14 Zufolge des Wegfalls des rechtlichen Interesses des Revisionswerbers an einer Sachentscheidung des Verwaltungsgerichtshofes war die vorliegende Revision somit in sinngemäßer Anwendung des § 33 Abs. 1 VwGG als gegenstandslos geworden zu erklären und das Verfahren einzustellen.
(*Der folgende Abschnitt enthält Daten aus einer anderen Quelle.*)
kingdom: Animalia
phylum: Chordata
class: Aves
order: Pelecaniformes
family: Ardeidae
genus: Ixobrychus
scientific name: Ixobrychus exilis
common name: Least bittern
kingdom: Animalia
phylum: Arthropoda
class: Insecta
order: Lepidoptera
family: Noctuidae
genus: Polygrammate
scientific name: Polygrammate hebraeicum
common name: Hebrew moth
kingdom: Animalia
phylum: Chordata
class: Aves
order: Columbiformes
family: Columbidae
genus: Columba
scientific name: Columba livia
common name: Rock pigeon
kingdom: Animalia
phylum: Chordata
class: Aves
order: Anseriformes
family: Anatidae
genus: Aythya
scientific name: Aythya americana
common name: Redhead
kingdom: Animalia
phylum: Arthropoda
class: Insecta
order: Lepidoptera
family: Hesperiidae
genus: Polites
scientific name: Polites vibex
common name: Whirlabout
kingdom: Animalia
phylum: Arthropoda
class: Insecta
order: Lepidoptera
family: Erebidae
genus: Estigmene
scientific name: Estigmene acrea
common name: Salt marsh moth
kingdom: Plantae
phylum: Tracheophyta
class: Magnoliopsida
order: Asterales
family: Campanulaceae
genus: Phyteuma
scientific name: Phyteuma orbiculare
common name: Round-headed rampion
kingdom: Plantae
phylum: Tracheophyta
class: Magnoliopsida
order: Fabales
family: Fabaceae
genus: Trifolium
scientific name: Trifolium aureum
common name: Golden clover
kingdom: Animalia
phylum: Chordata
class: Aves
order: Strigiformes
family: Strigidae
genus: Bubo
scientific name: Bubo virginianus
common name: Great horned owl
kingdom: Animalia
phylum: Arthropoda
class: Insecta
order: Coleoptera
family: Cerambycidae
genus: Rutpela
15 Mangels einer formellen Klaglosstellung liegt die Voraussetzung für einen Kostenzuspruch an den Revisionswerber gemäß § 55 VwGG nicht vor. In diesem Fall ist nach § 58 Abs. 2 VwGG der nachträgliche Wegfall des Rechtsschutzinteresses bei der Entscheidung über die Kosten des Revisionsverfahrens nicht zu berücksichtigen. Im Hinblick darauf, dass die Frage des hypothetischen Schicksals der Revision nicht ohne nähere Prüfung zu lösen wäre und daher die Entscheidung über den vom Revisionswerber gestellten Kostenantrag einen unverhältnismäßigen Aufwand erfordern würde, entschied der Gerichtshof nach freier Überzeugung, dass gemäß § 58 Abs. 2 zweiter Halbsatz VwGG kein Aufwandersatz zugesprochen wird (vgl. VwGH 23.1.2020, Ro 2019/15/0015).